──────── EXERCISE INPUTS ────────

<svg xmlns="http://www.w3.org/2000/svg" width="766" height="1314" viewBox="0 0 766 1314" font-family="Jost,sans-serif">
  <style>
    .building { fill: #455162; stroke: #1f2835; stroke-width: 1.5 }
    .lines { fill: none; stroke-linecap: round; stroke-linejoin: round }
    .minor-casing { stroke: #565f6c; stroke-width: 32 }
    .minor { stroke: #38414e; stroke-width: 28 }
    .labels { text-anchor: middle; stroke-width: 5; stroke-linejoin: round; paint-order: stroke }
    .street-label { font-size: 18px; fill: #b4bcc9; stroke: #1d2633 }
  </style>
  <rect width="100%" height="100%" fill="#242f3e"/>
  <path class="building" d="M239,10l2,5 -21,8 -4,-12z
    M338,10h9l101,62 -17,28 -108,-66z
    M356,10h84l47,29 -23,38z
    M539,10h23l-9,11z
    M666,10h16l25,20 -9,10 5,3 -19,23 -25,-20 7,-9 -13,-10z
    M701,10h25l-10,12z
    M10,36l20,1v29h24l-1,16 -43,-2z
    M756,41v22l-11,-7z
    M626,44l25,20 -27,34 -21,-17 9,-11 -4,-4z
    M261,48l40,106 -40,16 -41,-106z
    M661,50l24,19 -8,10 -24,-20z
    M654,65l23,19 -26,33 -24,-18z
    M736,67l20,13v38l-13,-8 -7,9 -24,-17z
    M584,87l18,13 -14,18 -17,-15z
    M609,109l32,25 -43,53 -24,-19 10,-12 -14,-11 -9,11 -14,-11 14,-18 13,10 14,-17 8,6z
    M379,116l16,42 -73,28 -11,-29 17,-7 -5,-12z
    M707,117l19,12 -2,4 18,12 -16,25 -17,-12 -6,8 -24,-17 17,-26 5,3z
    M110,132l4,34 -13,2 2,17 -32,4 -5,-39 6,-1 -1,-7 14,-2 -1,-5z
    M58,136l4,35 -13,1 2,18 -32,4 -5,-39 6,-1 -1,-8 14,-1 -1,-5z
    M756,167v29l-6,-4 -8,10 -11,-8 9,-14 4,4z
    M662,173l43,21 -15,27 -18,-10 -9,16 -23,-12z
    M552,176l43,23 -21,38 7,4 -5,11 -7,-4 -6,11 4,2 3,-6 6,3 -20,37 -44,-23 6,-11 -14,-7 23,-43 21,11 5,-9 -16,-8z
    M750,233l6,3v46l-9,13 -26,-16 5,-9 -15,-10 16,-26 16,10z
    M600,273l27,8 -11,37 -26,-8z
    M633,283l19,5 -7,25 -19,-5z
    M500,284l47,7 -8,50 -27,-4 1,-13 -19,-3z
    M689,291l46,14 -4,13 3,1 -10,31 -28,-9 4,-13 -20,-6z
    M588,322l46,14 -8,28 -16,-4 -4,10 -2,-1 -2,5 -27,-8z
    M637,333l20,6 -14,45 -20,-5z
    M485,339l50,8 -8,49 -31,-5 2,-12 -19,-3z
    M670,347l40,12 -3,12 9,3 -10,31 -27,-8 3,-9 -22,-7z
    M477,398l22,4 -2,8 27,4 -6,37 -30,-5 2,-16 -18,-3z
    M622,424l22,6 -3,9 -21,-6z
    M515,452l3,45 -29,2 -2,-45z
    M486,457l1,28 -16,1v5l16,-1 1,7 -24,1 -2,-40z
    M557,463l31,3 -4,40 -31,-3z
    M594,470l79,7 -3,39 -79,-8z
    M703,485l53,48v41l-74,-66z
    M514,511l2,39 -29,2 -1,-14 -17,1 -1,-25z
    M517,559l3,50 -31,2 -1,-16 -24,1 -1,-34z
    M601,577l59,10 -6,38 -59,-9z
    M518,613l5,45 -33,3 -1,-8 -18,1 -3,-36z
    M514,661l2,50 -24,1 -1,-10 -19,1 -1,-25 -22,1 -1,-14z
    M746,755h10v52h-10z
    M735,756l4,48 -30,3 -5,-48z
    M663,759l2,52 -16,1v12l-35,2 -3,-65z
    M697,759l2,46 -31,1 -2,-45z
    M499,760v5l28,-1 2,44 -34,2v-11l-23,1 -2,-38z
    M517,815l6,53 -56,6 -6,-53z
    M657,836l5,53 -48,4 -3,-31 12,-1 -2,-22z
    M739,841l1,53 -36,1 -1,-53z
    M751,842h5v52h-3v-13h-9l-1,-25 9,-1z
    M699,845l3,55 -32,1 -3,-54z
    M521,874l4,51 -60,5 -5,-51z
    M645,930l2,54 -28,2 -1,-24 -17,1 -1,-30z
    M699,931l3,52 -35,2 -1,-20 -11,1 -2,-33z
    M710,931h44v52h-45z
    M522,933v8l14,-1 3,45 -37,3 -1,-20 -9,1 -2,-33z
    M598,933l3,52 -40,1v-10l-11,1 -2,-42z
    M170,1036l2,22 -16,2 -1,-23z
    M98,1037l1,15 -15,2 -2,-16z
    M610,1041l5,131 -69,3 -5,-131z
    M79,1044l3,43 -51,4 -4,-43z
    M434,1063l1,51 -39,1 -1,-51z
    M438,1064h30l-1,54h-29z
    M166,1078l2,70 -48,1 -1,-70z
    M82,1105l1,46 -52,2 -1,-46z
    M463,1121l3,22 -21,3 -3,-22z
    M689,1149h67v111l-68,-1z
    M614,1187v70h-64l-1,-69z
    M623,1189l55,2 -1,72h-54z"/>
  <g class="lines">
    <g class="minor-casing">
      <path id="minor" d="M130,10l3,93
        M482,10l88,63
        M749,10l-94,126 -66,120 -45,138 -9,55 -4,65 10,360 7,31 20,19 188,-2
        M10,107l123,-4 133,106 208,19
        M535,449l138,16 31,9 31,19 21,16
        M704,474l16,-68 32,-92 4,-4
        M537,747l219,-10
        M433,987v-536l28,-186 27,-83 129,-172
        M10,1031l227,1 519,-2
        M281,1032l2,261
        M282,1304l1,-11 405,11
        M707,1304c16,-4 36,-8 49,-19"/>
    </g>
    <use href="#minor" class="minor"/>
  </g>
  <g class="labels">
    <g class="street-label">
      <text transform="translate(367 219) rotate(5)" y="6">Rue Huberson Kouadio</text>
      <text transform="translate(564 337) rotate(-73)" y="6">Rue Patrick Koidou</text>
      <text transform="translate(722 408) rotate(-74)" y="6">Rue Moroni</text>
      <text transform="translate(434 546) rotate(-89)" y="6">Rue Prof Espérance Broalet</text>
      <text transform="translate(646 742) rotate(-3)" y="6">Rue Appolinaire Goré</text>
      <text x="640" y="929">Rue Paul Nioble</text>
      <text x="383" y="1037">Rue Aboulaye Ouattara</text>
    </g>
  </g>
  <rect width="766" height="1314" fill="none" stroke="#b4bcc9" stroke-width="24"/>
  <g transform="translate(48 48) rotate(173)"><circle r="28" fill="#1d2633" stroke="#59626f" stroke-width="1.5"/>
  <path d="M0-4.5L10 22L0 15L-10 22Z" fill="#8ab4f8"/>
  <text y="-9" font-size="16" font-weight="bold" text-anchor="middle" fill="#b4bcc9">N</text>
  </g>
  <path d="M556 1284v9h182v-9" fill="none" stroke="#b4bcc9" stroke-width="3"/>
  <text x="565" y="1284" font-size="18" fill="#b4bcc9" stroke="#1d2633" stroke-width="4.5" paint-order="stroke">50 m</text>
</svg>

────────

TASK TO COMPLETE - Show all lines above holding "transform".

ANSWER SPACE -
      <text transform="translate(367 219) rotate(5)" y="6">Rue Huberson Kouadio</text>
      <text transform="translate(564 337) rotate(-73)" y="6">Rue Patrick Koidou</text>
      <text transform="translate(722 408) rotate(-74)" y="6">Rue Moroni</text>
      <text transform="translate(434 546) rotate(-89)" y="6">Rue Prof Espérance Broalet</text>
      <text transform="translate(646 742) rotate(-3)" y="6">Rue Appolinaire Goré</text>
  <g transform="translate(48 48) rotate(173)"><circle r="28" fill="#1d2633" stroke="#59626f" stroke-width="1.5"/>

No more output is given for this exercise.